Commentaires sur quelques films qui ont marqué la dernière Berlinale.

Article mis en ligne le avril 2010
dernière modification le 29 janvier 2012

par Raymond SCHOLER

D’ordinaire, à la fin d’une Berlinale, je pouvais compter sur un ou deux films qui se retrouveraient parmi ma douzaine préférée de l’année : cette fois, rien n’est moins sûr. Rien ne m’a tourneboulé comme There Will be Blood (en 2008) ou In the Electric Mist (en 2009). Sauf peut-être The Ghost Writer… Pourtant, le festival a rarement été de si bonne tenue. Pas de daube, du moins pas en compétition. C‘était un festival sérieux. Même les comédies étaient sérieuses.

Compétition

Ann Marie Guilbert et Sarah Steele dans « Please Give »

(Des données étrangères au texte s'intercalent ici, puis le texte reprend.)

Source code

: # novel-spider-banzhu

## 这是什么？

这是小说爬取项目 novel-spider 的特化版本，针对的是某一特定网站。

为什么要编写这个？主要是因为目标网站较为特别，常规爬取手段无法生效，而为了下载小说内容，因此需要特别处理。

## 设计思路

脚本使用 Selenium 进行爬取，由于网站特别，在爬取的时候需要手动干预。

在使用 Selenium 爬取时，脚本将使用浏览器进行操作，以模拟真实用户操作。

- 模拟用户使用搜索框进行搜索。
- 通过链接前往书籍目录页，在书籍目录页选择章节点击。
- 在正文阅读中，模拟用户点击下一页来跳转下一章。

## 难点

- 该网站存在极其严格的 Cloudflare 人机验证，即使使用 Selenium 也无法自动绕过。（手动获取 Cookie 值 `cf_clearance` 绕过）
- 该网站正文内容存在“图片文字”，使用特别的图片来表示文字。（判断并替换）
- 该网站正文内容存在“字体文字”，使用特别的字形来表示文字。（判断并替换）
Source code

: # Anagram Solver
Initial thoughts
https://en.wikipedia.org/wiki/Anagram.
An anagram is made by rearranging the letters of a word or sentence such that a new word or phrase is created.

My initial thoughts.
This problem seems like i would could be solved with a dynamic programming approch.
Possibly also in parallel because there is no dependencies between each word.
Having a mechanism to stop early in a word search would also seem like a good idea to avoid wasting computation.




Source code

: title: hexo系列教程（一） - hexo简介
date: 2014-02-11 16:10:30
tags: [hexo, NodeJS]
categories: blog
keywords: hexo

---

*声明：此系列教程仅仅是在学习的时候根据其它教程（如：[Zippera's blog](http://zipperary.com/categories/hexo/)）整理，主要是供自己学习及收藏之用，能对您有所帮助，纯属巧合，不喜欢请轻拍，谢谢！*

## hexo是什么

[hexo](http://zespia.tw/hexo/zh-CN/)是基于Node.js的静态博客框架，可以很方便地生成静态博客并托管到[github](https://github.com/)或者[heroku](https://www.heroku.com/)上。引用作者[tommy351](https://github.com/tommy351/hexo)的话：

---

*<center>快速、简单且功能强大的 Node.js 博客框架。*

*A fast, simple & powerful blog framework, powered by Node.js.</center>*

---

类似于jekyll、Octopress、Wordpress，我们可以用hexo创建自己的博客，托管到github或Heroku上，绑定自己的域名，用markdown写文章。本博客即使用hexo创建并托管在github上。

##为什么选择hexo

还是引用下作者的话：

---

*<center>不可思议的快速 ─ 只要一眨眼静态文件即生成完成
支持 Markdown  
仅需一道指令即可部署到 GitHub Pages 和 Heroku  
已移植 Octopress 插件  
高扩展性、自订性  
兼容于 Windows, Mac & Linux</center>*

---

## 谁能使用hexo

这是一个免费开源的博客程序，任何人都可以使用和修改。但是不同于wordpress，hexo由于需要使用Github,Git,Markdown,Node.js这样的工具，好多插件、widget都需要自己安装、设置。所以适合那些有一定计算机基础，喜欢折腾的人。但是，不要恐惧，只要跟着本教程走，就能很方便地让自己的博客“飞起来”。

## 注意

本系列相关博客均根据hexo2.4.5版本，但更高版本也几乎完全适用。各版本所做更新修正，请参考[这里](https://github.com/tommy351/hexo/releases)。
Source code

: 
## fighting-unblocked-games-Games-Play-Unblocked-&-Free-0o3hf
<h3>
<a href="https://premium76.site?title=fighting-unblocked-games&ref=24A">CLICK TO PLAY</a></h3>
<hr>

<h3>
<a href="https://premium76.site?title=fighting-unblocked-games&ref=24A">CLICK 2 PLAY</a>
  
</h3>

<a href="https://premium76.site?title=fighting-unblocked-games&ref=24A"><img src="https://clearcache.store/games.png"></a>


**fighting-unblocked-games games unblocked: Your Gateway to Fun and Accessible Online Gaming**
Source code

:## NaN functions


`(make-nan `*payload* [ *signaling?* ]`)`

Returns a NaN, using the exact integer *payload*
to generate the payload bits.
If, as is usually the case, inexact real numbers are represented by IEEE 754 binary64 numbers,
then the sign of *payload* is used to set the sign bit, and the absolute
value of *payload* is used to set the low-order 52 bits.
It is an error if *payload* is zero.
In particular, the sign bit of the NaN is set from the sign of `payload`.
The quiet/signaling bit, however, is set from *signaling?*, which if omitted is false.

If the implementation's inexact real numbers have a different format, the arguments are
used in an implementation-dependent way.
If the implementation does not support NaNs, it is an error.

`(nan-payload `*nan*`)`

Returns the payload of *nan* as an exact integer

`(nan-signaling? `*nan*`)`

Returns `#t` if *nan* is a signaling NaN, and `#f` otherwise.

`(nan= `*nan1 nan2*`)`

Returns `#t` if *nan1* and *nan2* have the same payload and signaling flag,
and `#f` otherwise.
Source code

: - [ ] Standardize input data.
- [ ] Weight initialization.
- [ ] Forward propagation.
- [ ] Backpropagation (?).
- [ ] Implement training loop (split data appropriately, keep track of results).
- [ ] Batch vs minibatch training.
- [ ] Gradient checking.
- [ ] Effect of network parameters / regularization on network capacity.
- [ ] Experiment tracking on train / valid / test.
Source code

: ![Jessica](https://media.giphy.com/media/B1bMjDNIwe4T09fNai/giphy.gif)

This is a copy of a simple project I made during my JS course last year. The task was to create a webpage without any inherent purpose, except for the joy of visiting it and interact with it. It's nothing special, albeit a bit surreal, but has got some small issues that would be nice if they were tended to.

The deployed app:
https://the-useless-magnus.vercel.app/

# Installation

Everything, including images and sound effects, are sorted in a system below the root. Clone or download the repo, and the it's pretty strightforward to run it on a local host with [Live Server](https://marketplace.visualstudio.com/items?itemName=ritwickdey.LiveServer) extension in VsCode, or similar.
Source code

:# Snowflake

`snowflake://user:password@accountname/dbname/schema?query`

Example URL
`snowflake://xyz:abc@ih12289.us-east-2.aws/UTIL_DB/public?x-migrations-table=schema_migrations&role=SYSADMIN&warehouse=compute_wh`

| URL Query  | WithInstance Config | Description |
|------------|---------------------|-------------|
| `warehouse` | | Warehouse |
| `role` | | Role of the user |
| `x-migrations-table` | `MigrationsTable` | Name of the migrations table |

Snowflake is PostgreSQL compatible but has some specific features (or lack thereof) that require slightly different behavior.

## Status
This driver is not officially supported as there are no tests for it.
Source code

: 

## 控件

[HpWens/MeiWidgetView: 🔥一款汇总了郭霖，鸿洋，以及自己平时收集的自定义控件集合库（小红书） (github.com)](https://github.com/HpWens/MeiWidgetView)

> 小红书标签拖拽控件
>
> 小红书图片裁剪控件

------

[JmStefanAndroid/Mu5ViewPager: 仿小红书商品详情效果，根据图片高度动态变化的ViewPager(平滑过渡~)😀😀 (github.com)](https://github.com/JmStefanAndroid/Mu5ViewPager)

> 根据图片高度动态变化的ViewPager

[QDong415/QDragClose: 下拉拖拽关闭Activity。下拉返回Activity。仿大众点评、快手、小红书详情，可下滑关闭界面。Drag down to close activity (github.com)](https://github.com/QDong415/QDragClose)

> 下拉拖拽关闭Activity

Please Give (Nicole Holofcener, Etats-Unis) met en scène un couple de chacals du mobilier : Catherine Keener et Oliver Platt achètent à bas prix des meubles des années cinquante lors de liquidations de successions et les revendent à Greenwich Village dans leur magasin vintage avec une belle marge de profit, mais sans valeur ajoutée. Ce qui provoque chez Madame des crises de culpablilté qui lui font faire aux SDF de son quartier des cadeaux constants et beaucoup trop importants aux yeux de sa fille. Celle-ci, ado boutonneuse qui se trouve moche (au point de venir à table le visage caché sous un slip) et mal fringuée, ne comprend en effet pas pourquoi elle ne pourrait pas avoir droit à des jeans plus chers qui la mettraient mieux en valeur. Alors que sa mère n’y voit que des extravagances matérialistes. Mine de rien, cette comédie fort drôle interroge les limites de la consommation dans un monde où il faudra affronter de plus en plus de démunis.

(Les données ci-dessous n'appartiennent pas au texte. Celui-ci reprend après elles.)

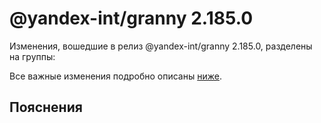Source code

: # @yandex-int/granny 2.185.0

<!-- ЧЕЛОВЕЧЕСКОЕ ВСТУПЛЕНИЕ -->

Изменения, вошедшие в релиз @yandex-int/granny 2.185.0, разделены на группы:

Все важные изменения подробно описаны [ниже](#Пояснения).

## Пояснения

« A woman, a gun and a noodle shop »

Le 16e long métrage de Zhang Yimou est aussi sa première comédie : A Woman, A Gun and A Noodle Shop est en fait le remake du premier film des frères Coen, Blood Simple (1984). L’action a été déplacée du Texas vers la région désertique autour du col de Jiayu à l’extrême ouest de la Grande Muraille à une époque où canons et armes de poing sont encore importés par les marchands persans. Les personnages uniformément repoussants des Coen ont fait place à deux catégories : d’un côté, les vilains qui méritent leur sort (le vieux marchand de nouilles qui maltraite sa femme et le policier mutique qu’il engage pour la tuer en compagnie de son amant présumé, mais qui liquide le marchand à leur place pour mettre le grappin sur son magot) et, de l’autre, l’épouse et la valetaille timorée qui échapperont au pire. Ces derniers bougent et grimacent comme dans une farce du jingxi, leurs vêtements aux coloris très variés produisant une grisante succession de compositions chromatiques qui revendiquent per se le droit à l’indulgence. De plus, les lieux même du tournage, avec leurs rochers escarpés et leurs vallons arides, se prêtent à satiété à des expositions sublimes dont Zhang ne se prive pas. Si le muscle zygomatique se met à fatiguer, on pourra donc toujours se reposer sur le nerf optique.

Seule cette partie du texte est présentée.